When using registers, the typical pattern is to use reduction annotations within updates of the register, and to then publish last-write-wins "snapshots" of the fully reduced value.

Returning to our summing example:

Time Register Lambdas Derived Document
T0 0 update(2, 1, 2), publish(register) 5
T1 5 update(-2, 1), publish(register) 4
T2 4 update(3, -2, 1), publish(register) 6
T3 6 update()

Register derivations are a great solution for materializations into non- transactional stores, because the documents they produce can be applied multiple times without breaking correctness.

They're also well suited for materializations that publish into pub/sub, as they can produce stand-alone updates of a fully-reduced value.
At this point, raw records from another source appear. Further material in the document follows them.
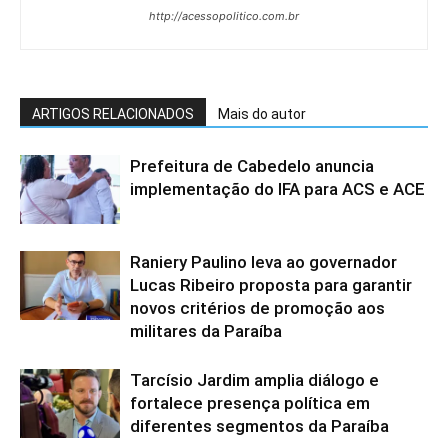
http://acessopolitico.com.br
ARTIGOS RELACIONADOS
Mais do autor
Prefeitura de Cabedelo anuncia
implementação do IFA para ACS e ACE
Raniery Paulino leva ao governador
Lucas Ribeiro proposta para garantir
novos critérios de promoção aos
militares da Paraíba
Tarcísio Jardim amplia diálogo e
fortalece presença política em
diferentes segmentos da Paraíba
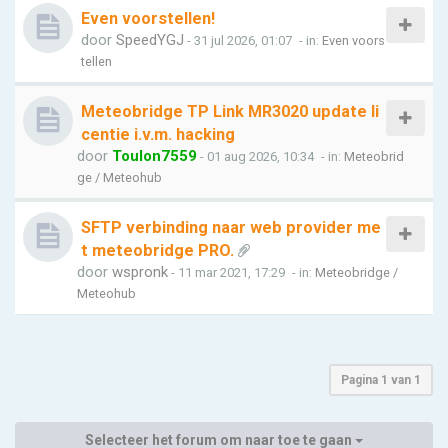
Even voorstellen!
door
SpeedYGJ
- 31 jul 2026, 01:07
- in:
Even voors
tellen
Meteobridge TP Link MR3020 update li
centie i.v.m. hacking
door
Toulon7559
- 01 aug 2026, 10:34
- in:
Meteobrid
ge / Meteohub
SFTP verbinding naar web provider me
t meteobridge PRO.
door
wspronk
- 11 mar 2021, 17:29
- in:
Meteobridge /
Meteohub
Pagina
1
van
1
Selecteer het forum om naar toe te gaan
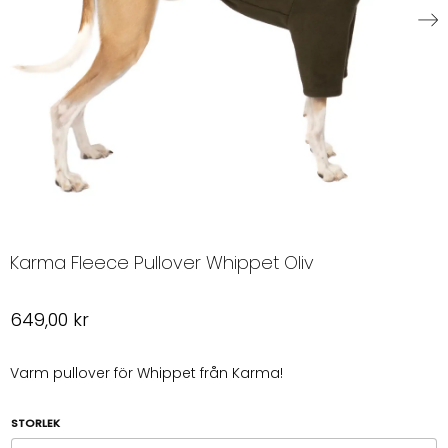
Karma Fleece Pullover Whippet Oliv
649,00
kr
Varm pullover för Whippet från Karma!
STORLEK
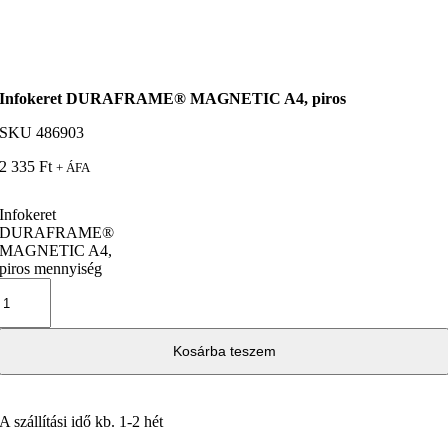
Infokeret DURAFRAME® MAGNETIC A4, piros
SKU
486903
2 335
Ft
+ ÁFA
Infokeret
DURAFRAME®
MAGNETIC A4,
piros mennyiség
Kosárba teszem
A szállítási idő kb. 1-2 hét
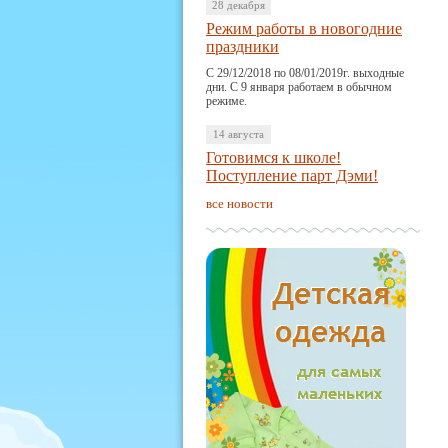
28 декабря
Режим работы в новогодние
праздники
С 29/12/2018 по 08/01/2019г. выходные
дни. С 9 января работаем в обычном
режиме.
14 августа
Готовимся к школе!
Поступление парт Дэми!
все новости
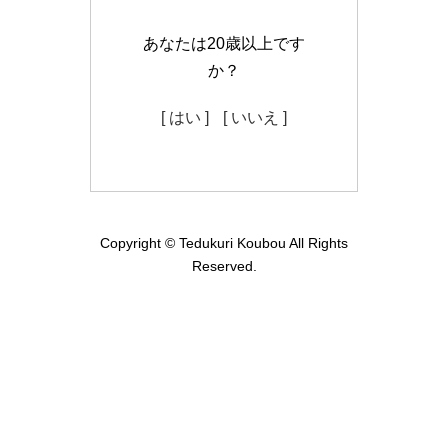
あなたは20歳以上です
か？
[ はい ]
[ いいえ ]
Copyright © Tedukuri Koubou All Rights
Reserved.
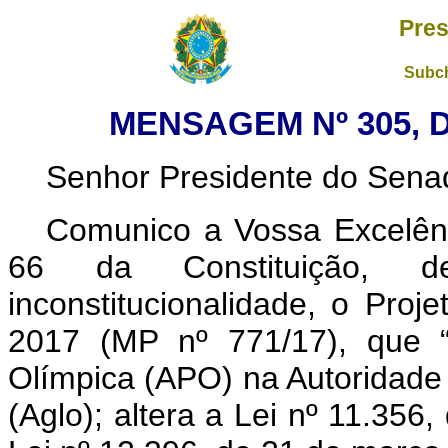
Pres
Subch
MENSAGEM Nº 305, D
Senhor Presidente do Sena
Comunico a Vossa Excelênc
66 da Constituição, de
inconstitucionalidade, o Pro
2017 (MP nº 771/17), que
Olímpica (APO) na Autoridad
(Aglo); altera a Lei nº 11.356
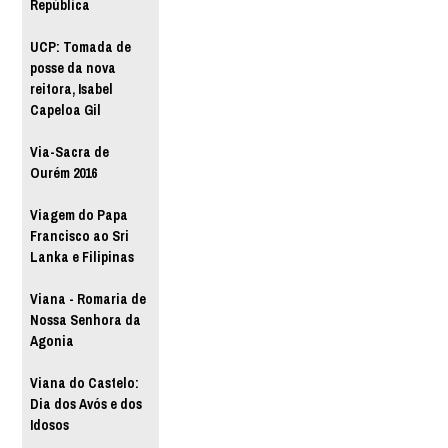
República
UCP: Tomada de
posse da nova
reitora, Isabel
Capeloa Gil
Via-Sacra de
Ourém 2016
Viagem do Papa
Francisco ao Sri
Lanka e Filipinas
Viana - Romaria de
Nossa Senhora da
Agonia
Viana do Castelo:
Dia dos Avós e dos
Idosos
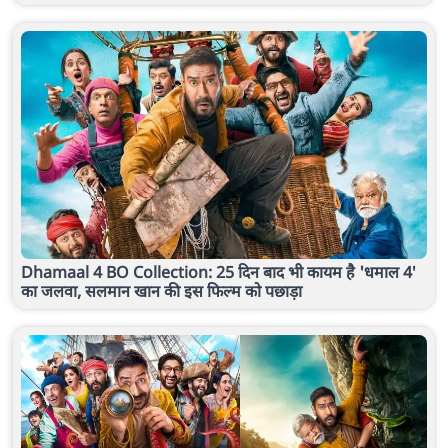
Dhamaal 4 BO Collection: 25 दिन बाद भी कायम है 'धमाल 4'
का जलवा, सलमान खान की इस फिल्म को पछाड़ा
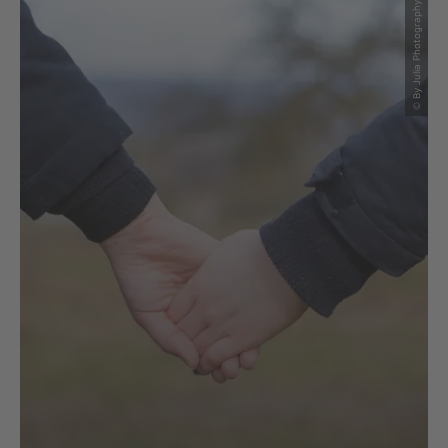
© By Julia Photography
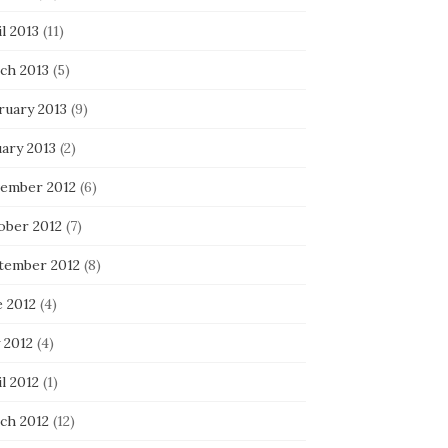
l 2013
(11)
ch 2013
(5)
ruary 2013
(9)
uary 2013
(2)
ember 2012
(6)
ober 2012
(7)
tember 2012
(8)
e 2012
(4)
 2012
(4)
l 2012
(1)
ch 2012
(12)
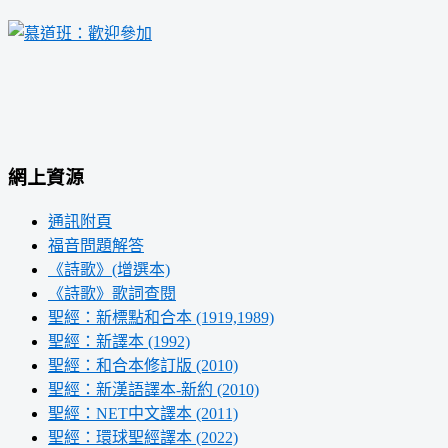
網上資源
通訊附頁
福音問題解答
《詩歌》(增選本)
《詩歌》歌詞查閱
聖經：新標點和合本 (1919,1989)
聖經：新譯本 (1992)
聖經：和合本修訂版 (2010)
聖經：新漢語譯本-新約 (2010)
聖經：NET中文譯本 (2011)
聖經：環球聖經譯本 (2022)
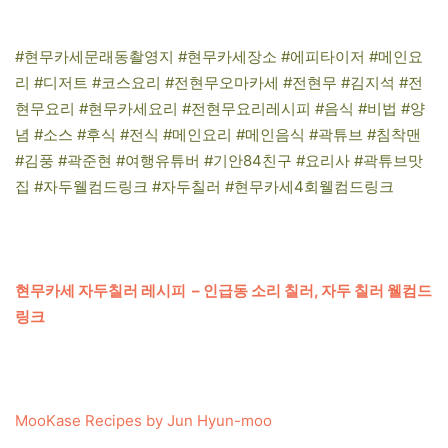
#현무카세문래동촬영지 #현무카세장소 #에피타이저 #메인요
리 #디저트 #코스요리 #전현무오마카세 #전현무 #김지석 #전
현무요리 #현무카세요리 #전현무요리레시피 #음식 #비법 #양
념 #소스 #후식 #전식 #메인요리 #메인음식 #곽튜브 #침착맨
#김풍 #곽준현 #여행유튜버 #기안84친구 #요리사 #곽튜브맛
집 #자두웰컴드링크 #자두칠러 #현무카세4회웰컴드링크
현무카세 자두칠러 레시피 – 인급동 소리 칠러, 자두 칠러 웰컴드
링크
MooKase Recipes by Jun Hyun-moo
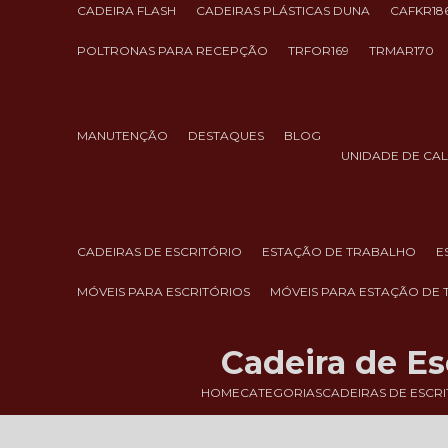
CADEIRA FLASH
CADEIRAS PLÁSTICAS DUNA
CAFKR18
POLTRONAS PARA RECEPÇÃO
TRFOR169
TRMAR170
MANUTENÇÃO
DESTAQUES
BLOG
UNIDADE DE CA
CADEIRAS DE ESCRITÓRIO
ESTAÇÃO DE TRABALHO
MÓVEIS PARA ESCRITÓRIOS
MÓVEIS PARA ESTAÇÃO DE
Cadeira de Es
HOME
CATEGORIAS
CADEIRAS DE ESCR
Example: Summing in DB vs Register

See summer.flow.yaml for a simple example of summing counts in the database, vs in registers.

Types of Joins

Outer Join accumulated in Database

Example of an outer join, which is reduced within a target database table. This join is "fully reactive": it updates with either source collection, and reflects the complete accumulation of their documents on both sides.

The literal documents written to the collection are combined delta states, reflecting changes on one or both sides of the join. These delta states are then fully reduced into the database table, and no other storage but the table is required by this example.

See join-outer-flow.yaml.

Inner Join accumulated in Registers

Example of an inner join, which is reduced within the derivation's registers. This join is also "fully reactive", updating with either source collection, and reflects the complete accumulation of their documents on both sides.

The literal documents written to the collection are fully reduced snapshots of the current join state.

This example requires registers due to the "inner" join requirement, which dictates that we can't publish anything until both sides of the join are matched.

See join-inner.flow.yaml.

One-sided Join accumulated in Registers

Example of a one-sided join, which publishes a current LHS joined with an accumulated RHS.

This example is not fully reactive. It publishes only on a LHS document, paired with a reduced snapshot of the RHS accumulator at that time.

See join-one-sided.flow.yaml.

Comparing Registers

Suppose we want to take action based on how a register is changing.

For example, suppose we want to detect "zero crossings" of a running sum, and then filter the source collection to those documents which caused the sum to cross from positive to negative (or vice versa).

We can use the previous register value to do so. See zero-crossing.flow.yaml.